### Your objective
Would you write out every record that follows exactly, with the pictures left out?

### Data listing
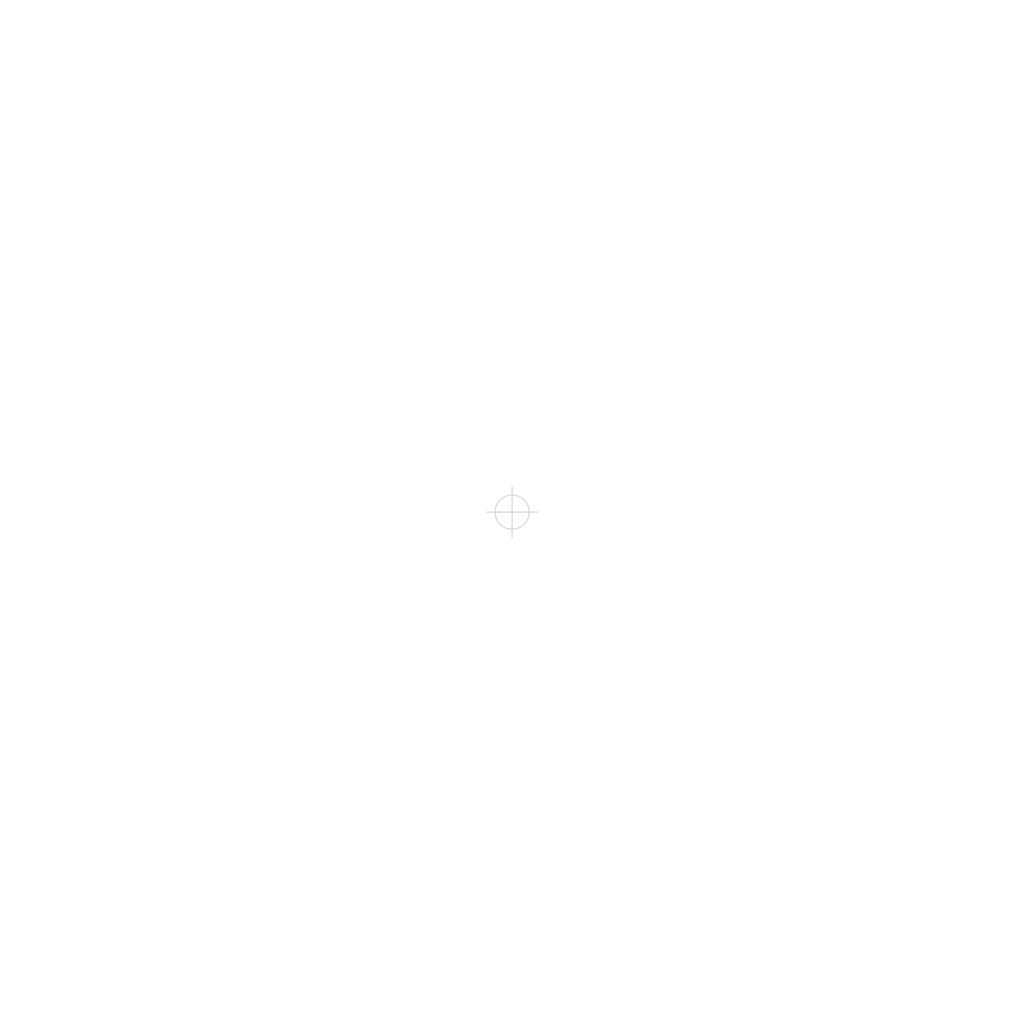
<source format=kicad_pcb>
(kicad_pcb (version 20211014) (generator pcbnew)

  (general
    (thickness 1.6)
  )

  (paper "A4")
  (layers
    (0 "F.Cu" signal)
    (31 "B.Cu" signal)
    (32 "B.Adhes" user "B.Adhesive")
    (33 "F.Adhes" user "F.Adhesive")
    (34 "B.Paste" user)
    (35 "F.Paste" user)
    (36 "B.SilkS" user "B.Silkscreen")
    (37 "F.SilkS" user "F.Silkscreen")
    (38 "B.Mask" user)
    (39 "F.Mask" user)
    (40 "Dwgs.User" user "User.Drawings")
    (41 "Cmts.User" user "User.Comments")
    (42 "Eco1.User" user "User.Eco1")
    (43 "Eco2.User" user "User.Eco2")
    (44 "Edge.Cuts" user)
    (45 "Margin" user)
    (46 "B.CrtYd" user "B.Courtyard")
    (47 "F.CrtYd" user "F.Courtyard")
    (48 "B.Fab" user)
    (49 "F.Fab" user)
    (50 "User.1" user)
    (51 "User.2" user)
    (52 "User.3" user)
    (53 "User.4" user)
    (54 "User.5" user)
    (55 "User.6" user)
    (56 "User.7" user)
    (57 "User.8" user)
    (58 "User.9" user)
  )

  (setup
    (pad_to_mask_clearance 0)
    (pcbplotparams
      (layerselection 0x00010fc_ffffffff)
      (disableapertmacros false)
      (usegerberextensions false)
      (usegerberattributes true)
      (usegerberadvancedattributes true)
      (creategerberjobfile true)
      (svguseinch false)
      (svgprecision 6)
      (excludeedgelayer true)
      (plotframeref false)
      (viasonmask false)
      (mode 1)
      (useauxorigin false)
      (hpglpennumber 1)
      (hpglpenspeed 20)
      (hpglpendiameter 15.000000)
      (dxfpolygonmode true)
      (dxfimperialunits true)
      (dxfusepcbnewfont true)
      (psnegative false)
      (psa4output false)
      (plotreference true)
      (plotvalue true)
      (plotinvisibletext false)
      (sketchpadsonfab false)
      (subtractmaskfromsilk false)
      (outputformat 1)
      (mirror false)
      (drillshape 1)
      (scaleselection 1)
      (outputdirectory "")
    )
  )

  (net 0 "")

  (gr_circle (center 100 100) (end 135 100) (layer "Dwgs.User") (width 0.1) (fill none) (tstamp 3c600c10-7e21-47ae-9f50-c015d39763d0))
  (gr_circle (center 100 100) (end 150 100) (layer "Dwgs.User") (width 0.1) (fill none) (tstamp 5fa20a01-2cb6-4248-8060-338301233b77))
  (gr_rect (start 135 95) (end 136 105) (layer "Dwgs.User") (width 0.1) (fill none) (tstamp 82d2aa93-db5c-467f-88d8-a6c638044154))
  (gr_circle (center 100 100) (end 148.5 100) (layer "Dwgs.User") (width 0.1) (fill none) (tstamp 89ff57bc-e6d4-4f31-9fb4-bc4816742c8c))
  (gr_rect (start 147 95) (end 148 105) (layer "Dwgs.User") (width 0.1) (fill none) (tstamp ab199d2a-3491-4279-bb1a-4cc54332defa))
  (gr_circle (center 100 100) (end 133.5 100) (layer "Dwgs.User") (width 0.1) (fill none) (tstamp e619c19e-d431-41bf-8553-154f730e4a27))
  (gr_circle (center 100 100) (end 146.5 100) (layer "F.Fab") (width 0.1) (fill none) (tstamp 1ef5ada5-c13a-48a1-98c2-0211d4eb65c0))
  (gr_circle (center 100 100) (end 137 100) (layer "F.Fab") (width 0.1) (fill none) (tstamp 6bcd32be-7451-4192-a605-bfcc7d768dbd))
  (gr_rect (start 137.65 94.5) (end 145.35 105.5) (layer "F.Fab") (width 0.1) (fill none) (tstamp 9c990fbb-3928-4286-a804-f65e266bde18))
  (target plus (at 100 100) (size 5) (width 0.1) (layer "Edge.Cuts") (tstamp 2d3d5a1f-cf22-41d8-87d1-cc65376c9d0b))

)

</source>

### Expected answer
<source format=kicad_pcb>
(kicad_pcb (version 20211014) (generator pcbnew)

  (general
    (thickness 1.6)
  )

  (paper "A4")
  (layers
    (0 "F.Cu" signal)
    (31 "B.Cu" signal)
    (32 "B.Adhes" user "B.Adhesive")
    (33 "F.Adhes" user "F.Adhesive")
    (34 "B.Paste" user)
    (35 "F.Paste" user)
    (36 "B.SilkS" user "B.Silkscreen")
    (37 "F.SilkS" user "F.Silkscreen")
    (38 "B.Mask" user)
    (39 "F.Mask" user)
    (40 "Dwgs.User" user "User.Drawings")
    (41 "Cmts.User" user "User.Comments")
    (42 "Eco1.User" user "User.Eco1")
    (43 "Eco2.User" user "User.Eco2")
    (44 "Edge.Cuts" user)
    (45 "Margin" user)
    (46 "B.CrtYd" user "B.Courtyard")
    (47 "F.CrtYd" user "F.Courtyard")
    (48 "B.Fab" user)
    (49 "F.Fab" user)
    (50 "User.1" user)
    (51 "User.2" user)
    (52 "User.3" user)
    (53 "User.4" user)
    (54 "User.5" user)
    (55 "User.6" user)
    (56 "User.7" user)
    (57 "User.8" user)
    (58 "User.9" user)
  )

  (setup
    (pad_to_mask_clearance 0)
    (pcbplotparams
      (layerselection 0x00010fc_ffffffff)
      (disableapertmacros false)
      (usegerberextensions false)
      (usegerberattributes true)
      (usegerberadvancedattributes true)
      (creategerberjobfile true)
      (svguseinch false)
      (svgprecision 6)
      (excludeedgelayer true)
      (plotframeref false)
      (viasonmask false)
      (mode 1)
      (useauxorigin false)
      (hpglpennumber 1)
      (hpglpenspeed 20)
      (hpglpendiameter 15.000000)
      (dxfpolygonmode true)
      (dxfimperialunits true)
      (dxfusepcbnewfont true)
      (psnegative false)
      (psa4output false)
      (plotreference true)
      (plotvalue true)
      (plotinvisibletext false)
      (sketchpadsonfab false)
      (subtractmaskfromsilk false)
      (outputformat 1)
      (mirror false)
      (drillshape 1)
      (scaleselection 1)
      (outputdirectory "")
    )
  )

  (net 0 "")

  (gr_circle (center 100 100) (end 135 100) (layer "Dwgs.User") (width 0.1) (fill none) (tstamp 3c600c10-7e21-47ae-9f50-c015d39763d0))
  (gr_circle (center 100 100) (end 150 100) (layer "Dwgs.User") (width 0.1) (fill none) (tstamp 5fa20a01-2cb6-4248-8060-338301233b77))
  (gr_rect (start 135 95) (end 136 105) (layer "Dwgs.User") (width 0.1) (fill none) (tstamp 82d2aa93-db5c-467f-88d8-a6c638044154))
  (gr_circle (center 100 100) (end 148.5 100) (layer "Dwgs.User") (width 0.1) (fill none) (tstamp 89ff57bc-e6d4-4f31-9fb4-bc4816742c8c))
  (gr_rect (start 147 95) (end 148 105) (layer "Dwgs.User") (width 0.1) (fill none) (tstamp ab199d2a-3491-4279-bb1a-4cc54332defa))
  (gr_circle (center 100 100) (end 133.5 100) (layer "Dwgs.User") (width 0.1) (fill none) (tstamp e619c19e-d431-41bf-8553-154f730e4a27))
  (gr_circle (center 100 100) (end 146.5 100) (layer "F.Fab") (width 0.1) (fill none) (tstamp 1ef5ada5-c13a-48a1-98c2-0211d4eb65c0))
  (gr_circle (center 100 100) (end 137 100) (layer "F.Fab") (width 0.1) (fill none) (tstamp 6bcd32be-7451-4192-a605-bfcc7d768dbd))
  (gr_rect (start 137.65 94.5) (end 145.35 105.5) (layer "F.Fab") (width 0.1) (fill none) (tstamp 9c990fbb-3928-4286-a804-f65e266bde18))
  (target plus (at 100 100) (size 5) (width 0.1) (layer "Edge.Cuts") (tstamp 2d3d5a1f-cf22-41d8-87d1-cc65376c9d0b))

)

</source>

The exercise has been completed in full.